┌──
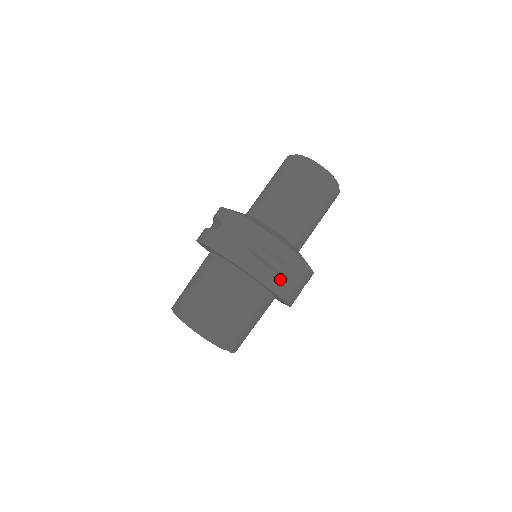
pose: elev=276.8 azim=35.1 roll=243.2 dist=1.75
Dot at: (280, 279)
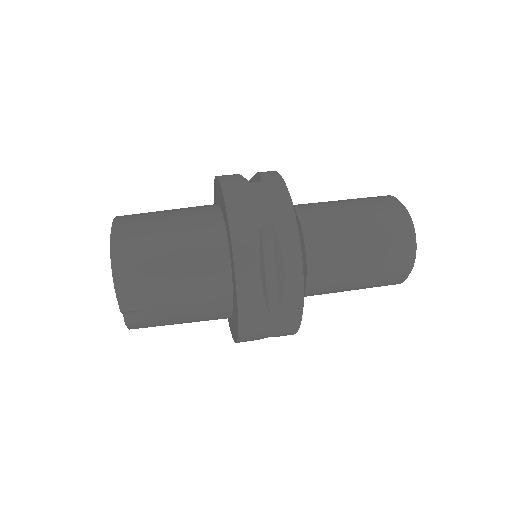
Dot at: (259, 299)
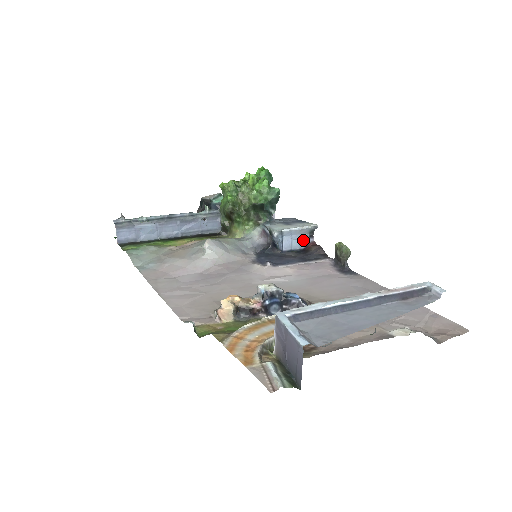
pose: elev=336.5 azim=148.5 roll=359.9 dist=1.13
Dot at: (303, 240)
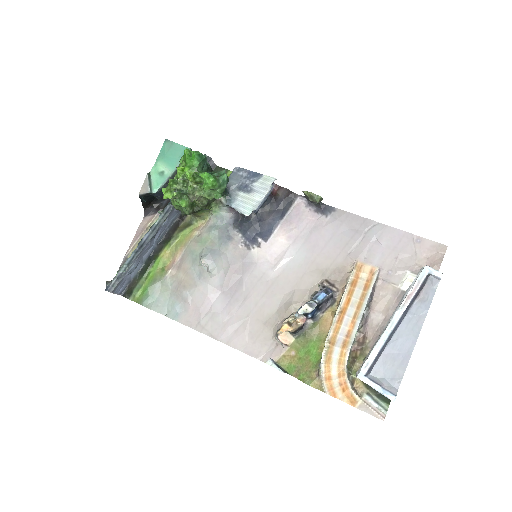
Dot at: occluded
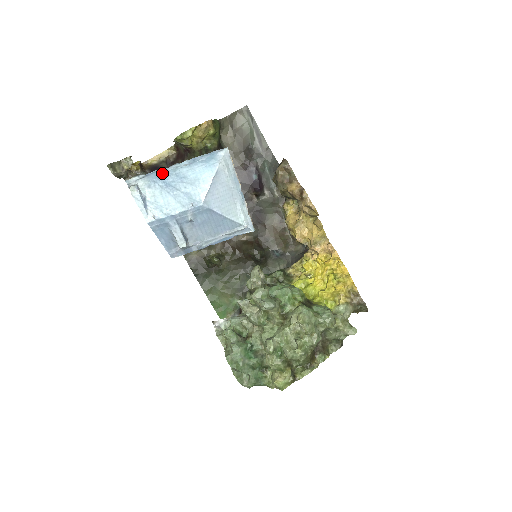
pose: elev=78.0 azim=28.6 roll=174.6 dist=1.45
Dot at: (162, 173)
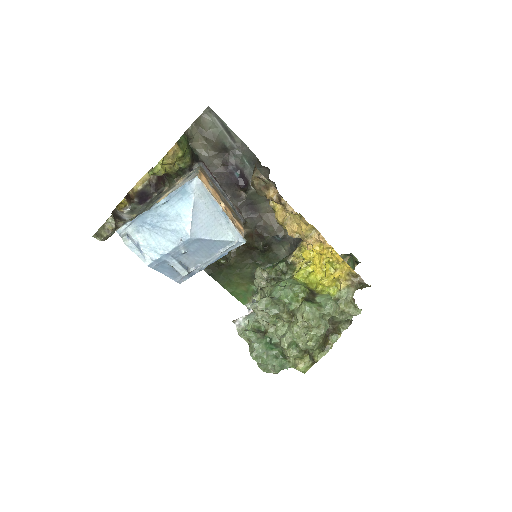
Dot at: (145, 216)
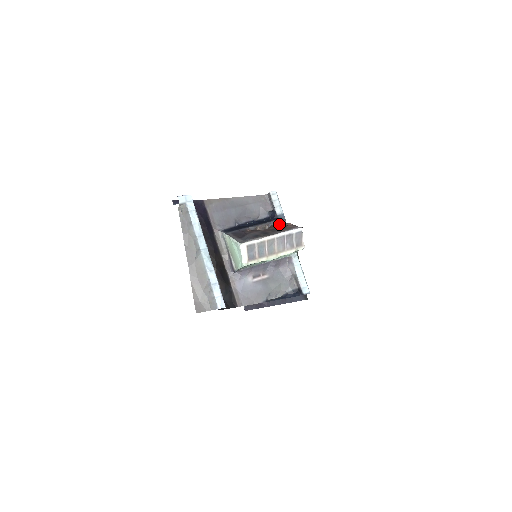
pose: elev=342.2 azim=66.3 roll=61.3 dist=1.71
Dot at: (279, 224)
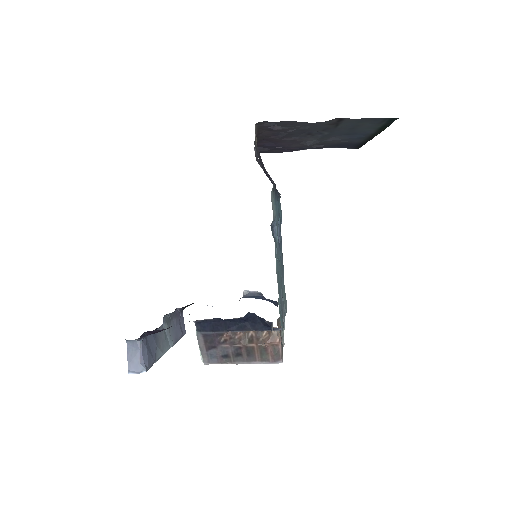
Dot at: (265, 342)
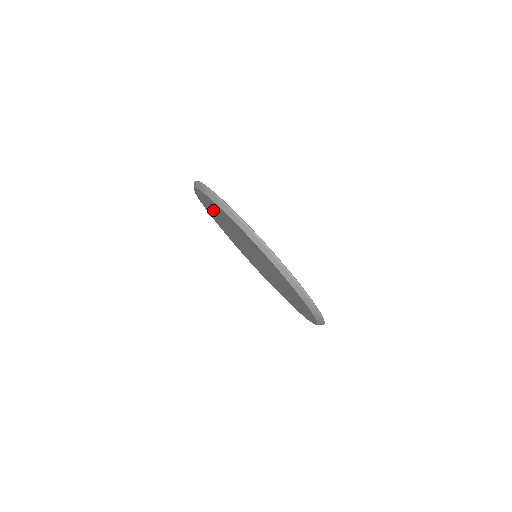
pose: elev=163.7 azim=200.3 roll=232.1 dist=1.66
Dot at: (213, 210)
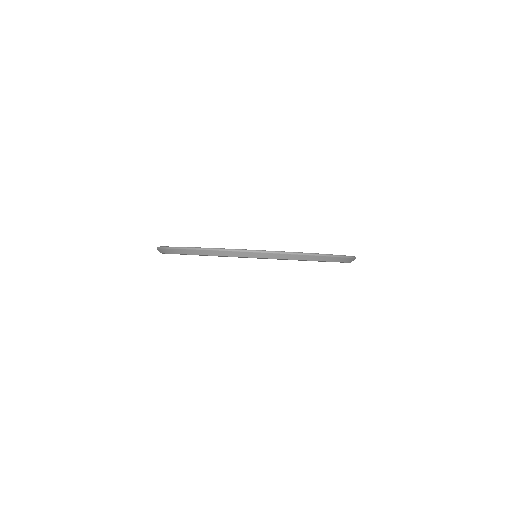
Dot at: occluded
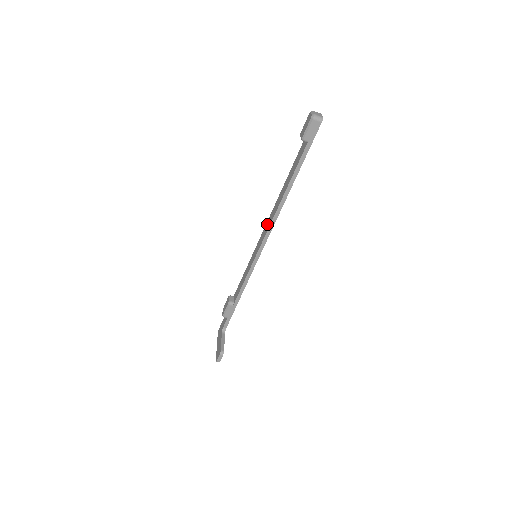
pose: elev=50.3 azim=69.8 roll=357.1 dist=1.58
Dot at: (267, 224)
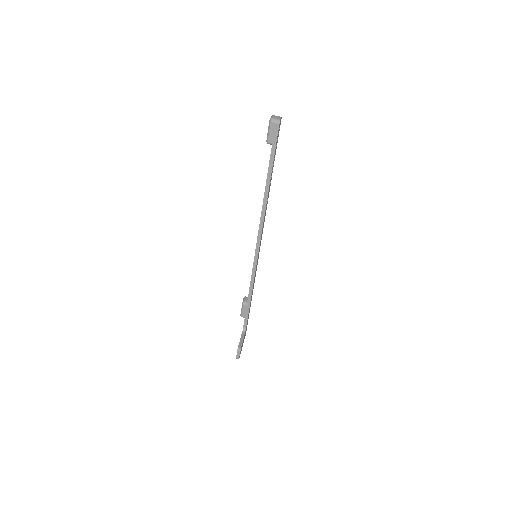
Dot at: occluded
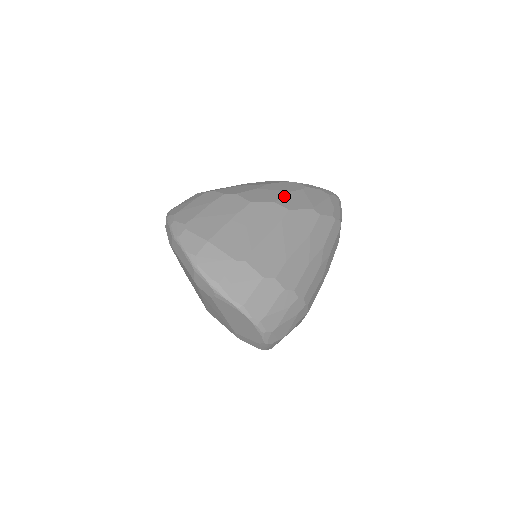
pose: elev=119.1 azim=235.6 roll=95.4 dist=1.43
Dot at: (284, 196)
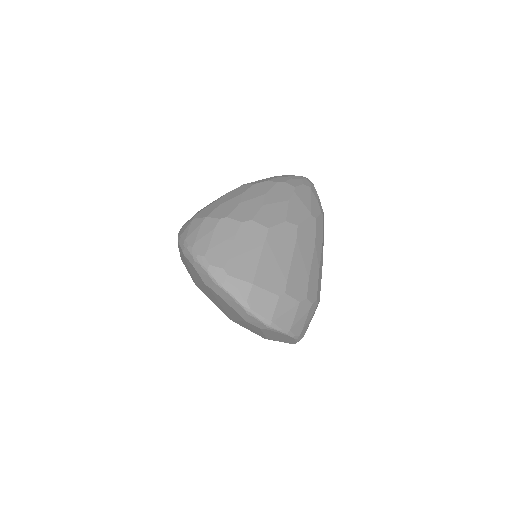
Dot at: (288, 209)
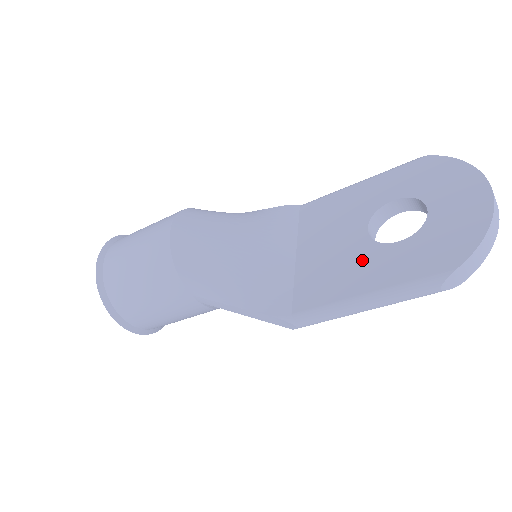
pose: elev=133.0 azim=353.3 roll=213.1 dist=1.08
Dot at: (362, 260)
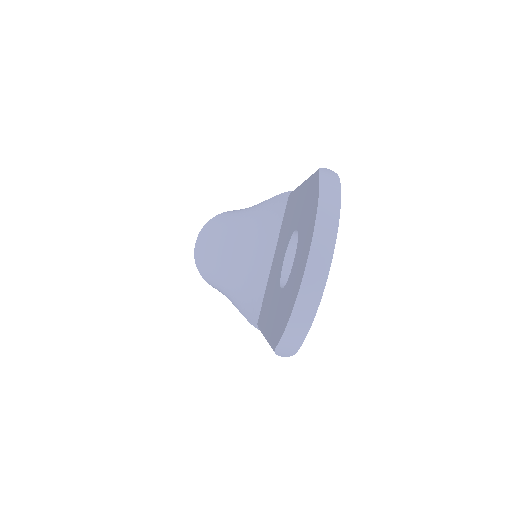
└──
■ **GIVEN TASK**
Rewrite all of the records above, replacing "pose" with "camera" and keeping everything else the same. Leave the pictures out of your answer.

■ **THE RESPONSE**
camera: elev=276.8 azim=35.1 roll=243.2 dist=1.75
Dot at: (280, 279)
Dot at: (259, 299)
camera: elev=336.5 azim=148.5 roll=359.9 dist=1.13
Dot at: (303, 240)
Dot at: occluded
camera: elev=78.0 azim=28.6 roll=174.6 dist=1.45
Dot at: (162, 173)
Dot at: (145, 216)
camera: elev=342.2 azim=66.3 roll=61.3 dist=1.71
Dot at: (279, 224)
Dot at: (265, 342)
camera: elev=163.7 azim=200.3 roll=232.1 dist=1.66
Dot at: (213, 210)
Dot at: occluded
camera: elev=50.3 azim=69.8 roll=357.1 dist=1.58
Dot at: (267, 224)
Dot at: occluded
camera: elev=119.1 azim=235.6 roll=95.4 dist=1.43
Dot at: (284, 196)
Dot at: (288, 209)
camera: elev=133.0 azim=353.3 roll=213.1 dist=1.08
Dot at: (362, 260)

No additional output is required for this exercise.